▶ **Исходный текст**:

У людей – разные профессии, разные точки зрения. Они как наблюдатели, которые смотрят на окружающий мир через узкие окошки строений, все остальные части которых непроницаемы. Иногда люди встречаются в центре и обсуждают увиденное. «Тогда один из наблюдателей говорит о чудесных панорамных видах с красными деревьями, красным небом и красным озером посредине; другой говорит о бескрайней голубой равнине, однообразие которой не нарушается ничем; третий же говорит о внушительном шестиэтажном здании; в конце концов эти трое наблюдателей начинают ссориться. Наблюдатель, находящийся выше их строений (иначе говоря, я), может только смеяться над их спорами, но для них эти дискуссии вполне реальны, а я для них – всего лишь оторванный от жизни сновидец». Именно такова реальная жизнь, сказал я. «Каждый имеет свои вполне определенные мнения, и эти мнения окрашивают своим цветом тот участок мира, который этому человеку дано воспринимать. И когда люди собираются вместе, когда они пытаются совместно выяснить природу того целого, к которому все эти люди принадлежат, их рассуждения неизбежно оказываются несогласуемы друг с другом; эти люди не могут понять ни себя самих, ни остальных.
Я часто испытывал на собственном болезненном опыте эту взаимонепроницаемость людей; какое бы событие ни случилось, какие бы слова ни были сказаны, все они отскакивают от гладкой поверхности, отделяющей одних людей от других».

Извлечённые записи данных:
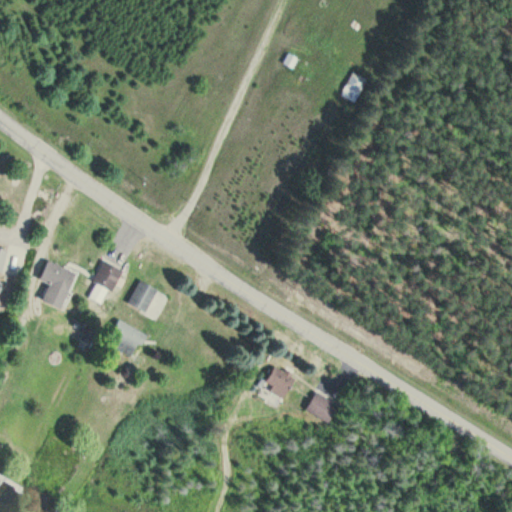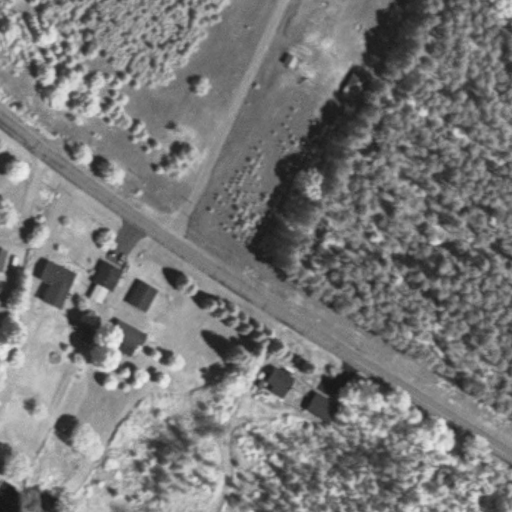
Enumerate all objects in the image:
building: (352, 87)
road: (228, 122)
building: (2, 265)
building: (107, 275)
building: (57, 283)
building: (143, 296)
road: (250, 301)
building: (125, 338)
building: (279, 382)
building: (322, 407)
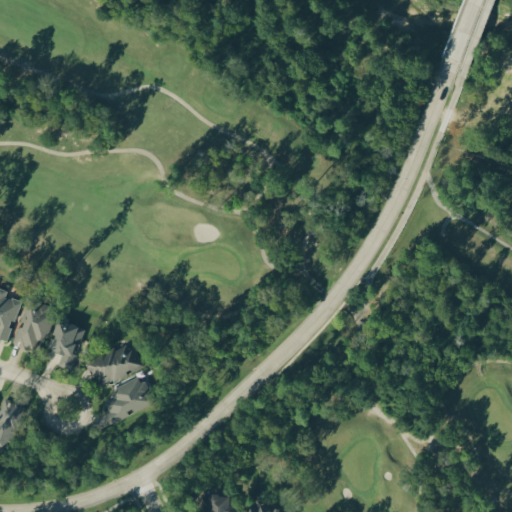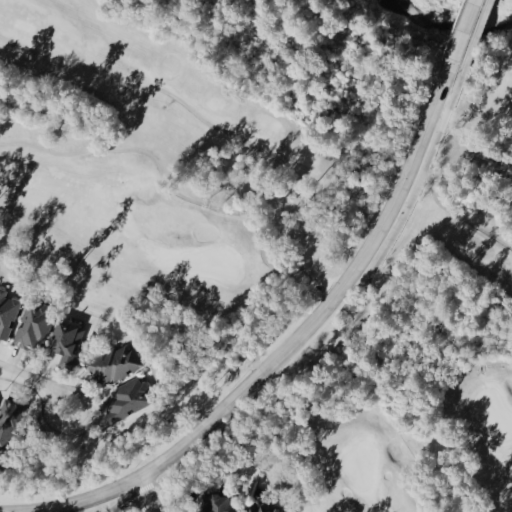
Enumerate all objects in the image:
river: (450, 23)
road: (462, 33)
road: (477, 36)
road: (172, 101)
road: (174, 192)
park: (276, 222)
road: (346, 301)
road: (363, 311)
building: (7, 315)
building: (34, 328)
road: (295, 343)
building: (67, 345)
building: (117, 366)
road: (37, 384)
building: (130, 400)
building: (10, 426)
road: (431, 437)
road: (139, 491)
road: (147, 496)
building: (219, 504)
building: (261, 509)
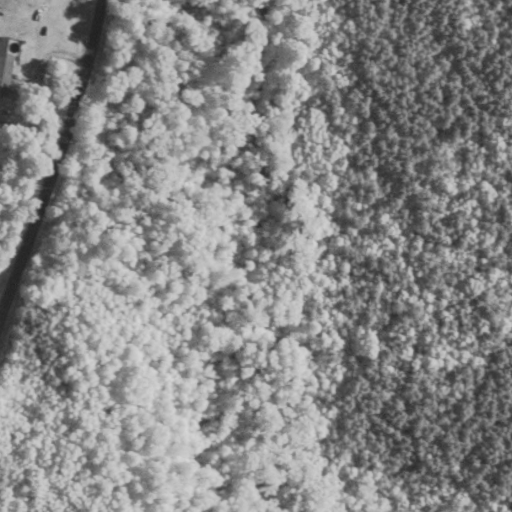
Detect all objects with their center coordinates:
building: (10, 83)
road: (60, 170)
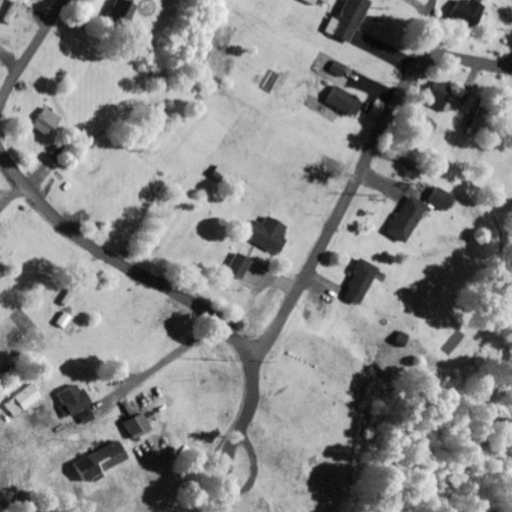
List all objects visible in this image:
building: (320, 1)
building: (12, 12)
building: (118, 15)
building: (464, 15)
building: (345, 22)
road: (425, 30)
road: (33, 53)
building: (435, 98)
building: (340, 104)
building: (42, 124)
road: (354, 172)
building: (437, 202)
building: (403, 222)
building: (262, 236)
building: (234, 269)
building: (355, 285)
road: (187, 304)
building: (20, 402)
building: (72, 406)
building: (95, 464)
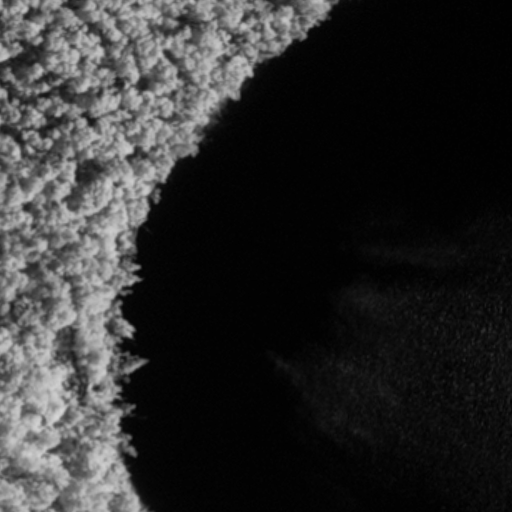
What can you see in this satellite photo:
road: (84, 263)
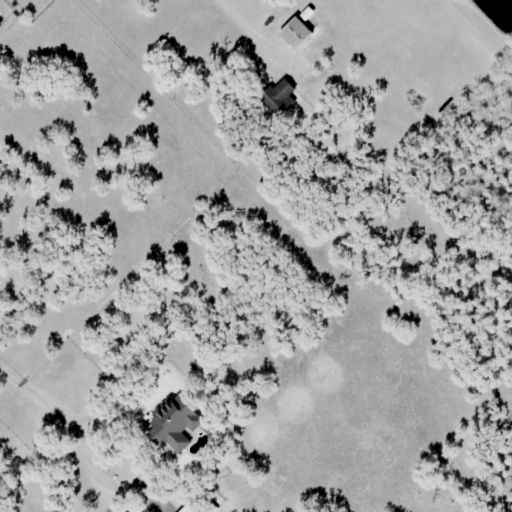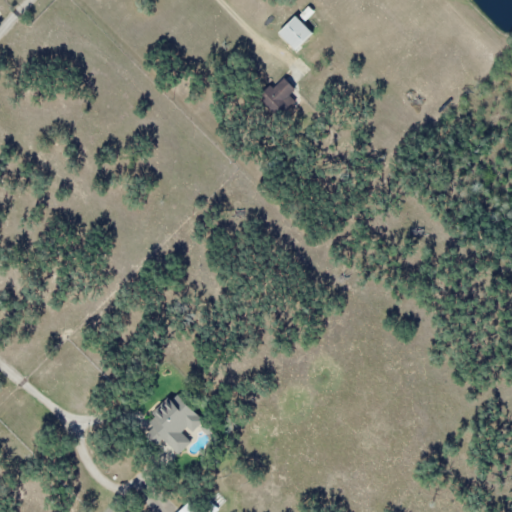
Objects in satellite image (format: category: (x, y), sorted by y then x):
building: (298, 32)
building: (280, 97)
building: (178, 421)
building: (192, 507)
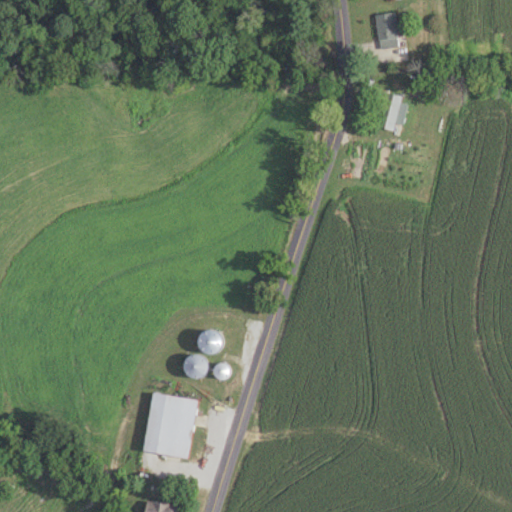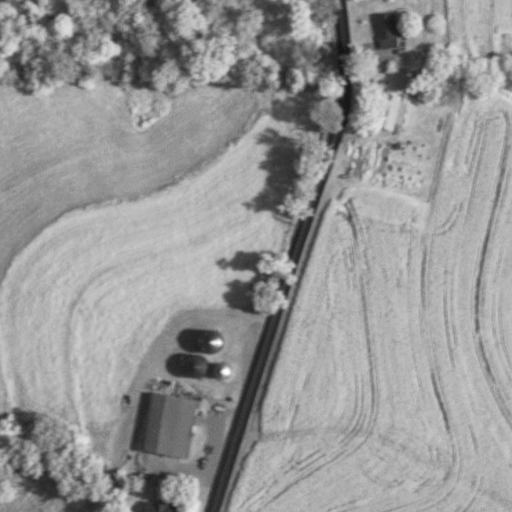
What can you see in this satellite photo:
building: (389, 30)
building: (393, 110)
road: (286, 258)
building: (200, 365)
building: (224, 371)
building: (172, 426)
building: (163, 507)
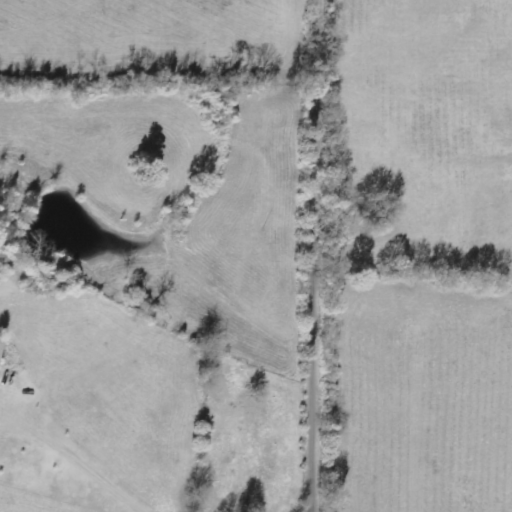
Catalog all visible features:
road: (322, 255)
building: (0, 341)
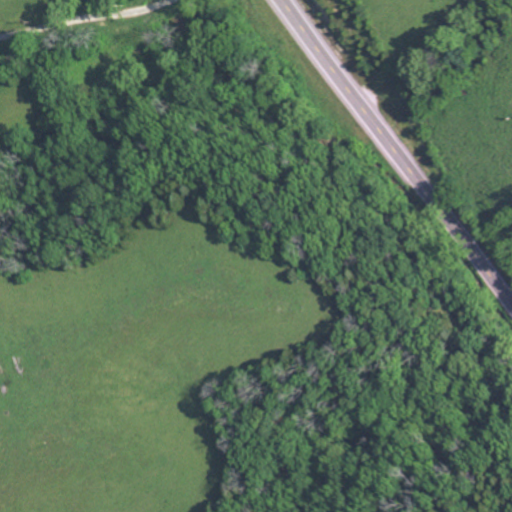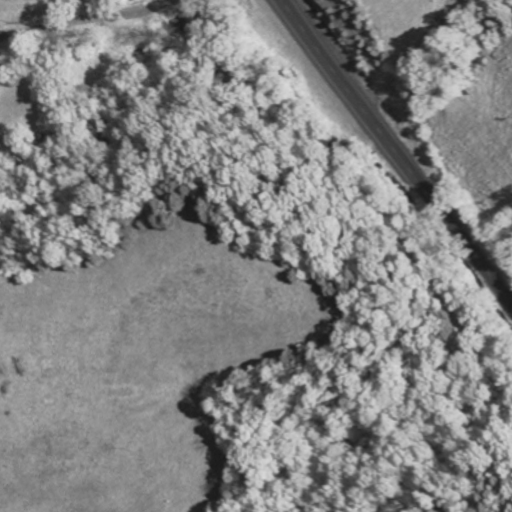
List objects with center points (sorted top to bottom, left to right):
road: (89, 21)
road: (395, 151)
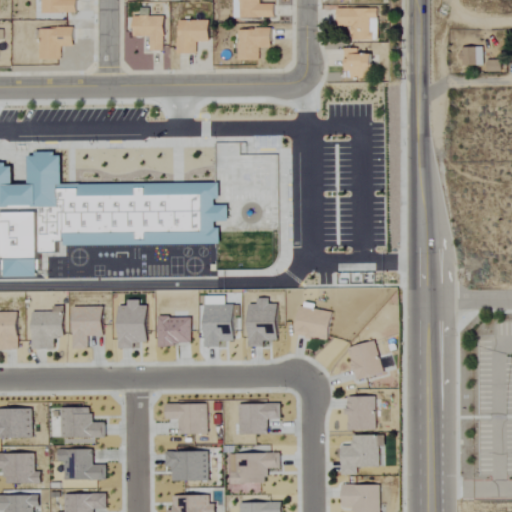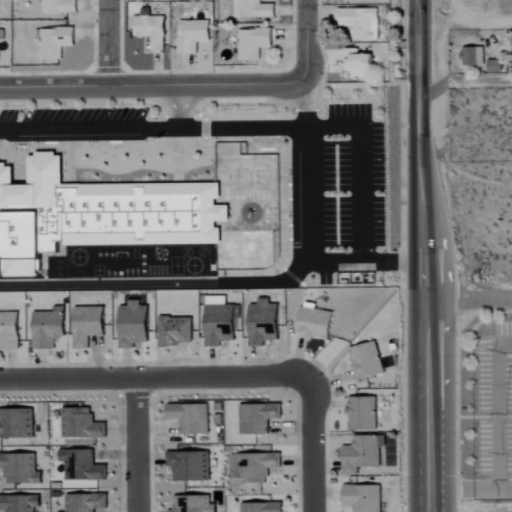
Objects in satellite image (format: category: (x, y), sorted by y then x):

▶ **Краткое задание 1**:
Перескажите покороче абзац из текста о разных точках зрения, который начинается словами «У людей – разные профессии», и сохраните его главные факты.
▶ **Краткое задание 2**:
О каком здании говорит третий наблюдатель в тексте о разных точках зрения?
Записи для работы с текстом не понадобятся.

▶ **Решение задания 1**:
У людей разные профессии и взгляды. Они похожи на наблюдателей, которые смотрят на мир через узкие окошки в глухих строениях. Встречаясь, они описывают увиденное по-разному: один говорит о красных деревьях, красном небе и красном озере, другой о бескрайней голубой равнине, третий о шестиэтажном здании. В итоге они начинают ссориться. Тот, кто смотрит выше их строений, может лишь смеяться над этими спорами. Но для них споры вполне реальны, а он для них всего лишь оторванный от жизни сновидец. Так устроена и реальная жизнь: мнения каждого окрашивают доступный ему участок мира. Поэтому, когда люди вместе пытаются понять общее целое, их рассуждения не согласуются, и они не понимают ни себя, ни других.

▶ **Решение задания 2**:
О внушительном шестиэтажном здании.